Drowning
I am invited to read some poetry at a community gathering tomorrow evening. It is an honor to be asked to join others for sharing poetry and prose in a public place. Words crafted and offered up to celebrate the joy and tragedy of our experience create a sacred space.
I plan to read this poem by W. B Yeats. The lines of the poem have touched me deeply since my first reading many years ago. The poem opens with the horror of a fundamental disconnect between the human presence and our engagement with Nature. The image is of a raptor that is unable to return to it’s trainer, — profound disorientation is the point.
I have to read this poem because I think that we have entered a maelstrom of chaotic social relations, disruption in our relations with other nations. The worst prospect is a drumbeat of weather driven disasters that pound our coastal cities, and the fires due to extended drought conditions in other parts of the country. As far as I can tell “the center cannot hold.”
In a media fog where lies are indistinguishable from truth, and unabashed will-to-power is becoming more and more the norm — anarchy is loosed upon our world. The epistemic confusion, the denial of reason contaminates all political discourse which plays to the strength of the so-called conservative minded folk. As a matter of fact they do not intend to conserve anything; only to express infinite rage at being victims sacrificed to a system which they do not understand. The scapegoats are those traitorous Clintons, or the horde of brown people invading our southern border.
If you are familiar with New Testament metaphor you will know that “The Second Coming” stands for divine intervention that imposes universal justice, and straightens out our “f____d up” world. Instead of a supernatural solution for our intractable human failures, what do we get?
We get a hybrid man-beast who has no principles, none of the usual human sense of propriety, of behavioral limit. This one is soulless, devoid of empathy. He is the antithesis to the babe-in-the-manger, the one whose integrity as an adult meant that in the calculus of empire, his murder was just “business as usual.” We have our rough beast slouching toward Bethlehem to be born.

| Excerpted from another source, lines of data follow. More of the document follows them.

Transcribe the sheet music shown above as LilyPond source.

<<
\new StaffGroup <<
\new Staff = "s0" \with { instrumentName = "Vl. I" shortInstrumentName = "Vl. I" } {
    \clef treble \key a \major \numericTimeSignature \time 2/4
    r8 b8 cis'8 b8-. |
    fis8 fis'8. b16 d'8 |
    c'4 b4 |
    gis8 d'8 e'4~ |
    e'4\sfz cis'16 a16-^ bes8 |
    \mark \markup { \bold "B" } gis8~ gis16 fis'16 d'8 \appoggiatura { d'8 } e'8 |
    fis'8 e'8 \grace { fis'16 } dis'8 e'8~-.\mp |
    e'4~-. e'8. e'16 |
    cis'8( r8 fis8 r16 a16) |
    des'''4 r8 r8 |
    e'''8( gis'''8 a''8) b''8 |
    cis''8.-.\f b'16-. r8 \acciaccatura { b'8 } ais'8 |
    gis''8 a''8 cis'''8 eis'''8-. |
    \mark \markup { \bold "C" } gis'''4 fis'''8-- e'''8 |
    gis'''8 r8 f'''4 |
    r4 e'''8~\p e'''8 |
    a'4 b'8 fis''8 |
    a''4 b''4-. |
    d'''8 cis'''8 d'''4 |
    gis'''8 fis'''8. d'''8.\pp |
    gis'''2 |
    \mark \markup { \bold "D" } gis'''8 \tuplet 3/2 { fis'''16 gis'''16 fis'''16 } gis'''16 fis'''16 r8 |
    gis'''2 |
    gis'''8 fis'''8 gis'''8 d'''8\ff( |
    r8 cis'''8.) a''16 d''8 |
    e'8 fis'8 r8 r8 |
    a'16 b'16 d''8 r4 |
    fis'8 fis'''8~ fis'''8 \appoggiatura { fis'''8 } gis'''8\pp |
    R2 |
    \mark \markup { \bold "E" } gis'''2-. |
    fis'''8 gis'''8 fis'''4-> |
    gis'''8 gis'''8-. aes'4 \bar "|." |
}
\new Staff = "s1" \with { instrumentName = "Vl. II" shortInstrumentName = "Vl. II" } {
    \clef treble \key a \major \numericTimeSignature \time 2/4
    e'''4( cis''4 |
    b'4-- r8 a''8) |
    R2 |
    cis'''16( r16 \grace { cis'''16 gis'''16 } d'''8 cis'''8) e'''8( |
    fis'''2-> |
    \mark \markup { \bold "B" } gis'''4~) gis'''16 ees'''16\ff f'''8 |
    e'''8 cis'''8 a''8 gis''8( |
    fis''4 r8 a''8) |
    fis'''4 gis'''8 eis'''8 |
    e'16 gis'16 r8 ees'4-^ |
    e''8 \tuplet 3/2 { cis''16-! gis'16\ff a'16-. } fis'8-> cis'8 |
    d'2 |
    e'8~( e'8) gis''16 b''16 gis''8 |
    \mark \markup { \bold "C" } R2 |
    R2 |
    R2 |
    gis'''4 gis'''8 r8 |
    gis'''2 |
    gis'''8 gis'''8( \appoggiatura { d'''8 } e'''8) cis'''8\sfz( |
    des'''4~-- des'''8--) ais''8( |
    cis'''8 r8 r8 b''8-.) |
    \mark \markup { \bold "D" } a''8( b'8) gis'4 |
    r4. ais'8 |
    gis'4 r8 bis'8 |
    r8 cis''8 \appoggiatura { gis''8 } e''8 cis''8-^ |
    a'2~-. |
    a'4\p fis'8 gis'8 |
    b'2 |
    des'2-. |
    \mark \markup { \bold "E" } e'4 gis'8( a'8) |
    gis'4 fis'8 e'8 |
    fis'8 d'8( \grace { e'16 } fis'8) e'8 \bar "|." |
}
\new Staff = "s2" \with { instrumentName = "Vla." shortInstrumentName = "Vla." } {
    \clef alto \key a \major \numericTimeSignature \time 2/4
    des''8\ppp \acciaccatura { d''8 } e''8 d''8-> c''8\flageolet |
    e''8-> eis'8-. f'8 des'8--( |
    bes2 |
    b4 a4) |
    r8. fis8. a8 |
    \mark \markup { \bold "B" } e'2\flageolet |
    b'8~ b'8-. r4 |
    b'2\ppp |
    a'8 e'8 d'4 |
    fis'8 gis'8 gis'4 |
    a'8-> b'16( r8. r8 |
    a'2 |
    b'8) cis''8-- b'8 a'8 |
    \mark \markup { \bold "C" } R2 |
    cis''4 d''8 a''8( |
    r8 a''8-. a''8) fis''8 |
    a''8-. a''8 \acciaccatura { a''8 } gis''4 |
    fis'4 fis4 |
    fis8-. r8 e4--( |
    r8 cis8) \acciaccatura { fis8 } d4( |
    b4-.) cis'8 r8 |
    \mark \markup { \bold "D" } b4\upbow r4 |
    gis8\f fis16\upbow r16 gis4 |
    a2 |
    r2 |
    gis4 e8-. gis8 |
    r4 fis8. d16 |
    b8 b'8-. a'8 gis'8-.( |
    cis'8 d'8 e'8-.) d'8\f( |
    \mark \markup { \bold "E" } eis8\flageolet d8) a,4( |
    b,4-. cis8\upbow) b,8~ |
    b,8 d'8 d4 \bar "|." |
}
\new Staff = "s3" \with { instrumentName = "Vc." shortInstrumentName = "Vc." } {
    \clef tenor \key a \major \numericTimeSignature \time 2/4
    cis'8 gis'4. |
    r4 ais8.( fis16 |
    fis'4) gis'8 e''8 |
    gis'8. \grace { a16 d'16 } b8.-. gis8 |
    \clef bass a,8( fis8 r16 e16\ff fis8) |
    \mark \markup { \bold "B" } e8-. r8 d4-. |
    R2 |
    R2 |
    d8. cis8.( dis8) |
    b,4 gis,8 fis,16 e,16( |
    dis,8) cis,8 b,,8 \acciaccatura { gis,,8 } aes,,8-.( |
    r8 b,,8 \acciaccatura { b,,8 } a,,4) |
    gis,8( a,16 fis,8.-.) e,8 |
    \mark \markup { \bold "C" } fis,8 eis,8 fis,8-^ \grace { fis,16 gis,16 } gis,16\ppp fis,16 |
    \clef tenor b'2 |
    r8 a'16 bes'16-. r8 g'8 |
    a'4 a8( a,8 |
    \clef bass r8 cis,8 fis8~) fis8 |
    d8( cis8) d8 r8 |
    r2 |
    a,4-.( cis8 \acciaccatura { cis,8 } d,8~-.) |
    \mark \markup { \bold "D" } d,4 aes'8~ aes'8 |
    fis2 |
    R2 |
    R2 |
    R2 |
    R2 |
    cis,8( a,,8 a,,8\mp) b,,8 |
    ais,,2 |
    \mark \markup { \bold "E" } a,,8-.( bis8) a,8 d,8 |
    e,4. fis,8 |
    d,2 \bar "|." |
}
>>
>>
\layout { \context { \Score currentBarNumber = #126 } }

That is why this poem must be read tomorrow evening.
The Second Coming
W. B. Yeats- 1865-1939
Turning and turning in the widening gyre
The falcon cannot hear the falconer;
Things fall apart; the centre cannot hold;
Mere anarchy is loosed upon the world,
The blood-dimmed tide is loosed, and everywhere
The ceremony of innocence is drowned;
The best lack all conviction, while the worst
Are full of passionate intensity.
Surely some revelation is at hand;
Surely the Second Coming is at hand.
The Second Coming! Hardly are those words out
When a vast image out of Spiritus Mundi
Troubles my sight: somewhere in sands of the desert
A shape with lion body and the head of a man,
A gaze blank and pitiless as the sun,
Is moving its slow thighs, while all about it
Reel shadows of the indignant desert birds.
The darkness drops again; but now I know
That twenty centuries of stony sleep
Were vexed to nightmare by a rocking cradle,
And what rough beast, its hour come round at last,
Slouches towards Bethlehem to be born?
One thought on “Drowning”
One of your best, my friend. Passion bespeaks truth.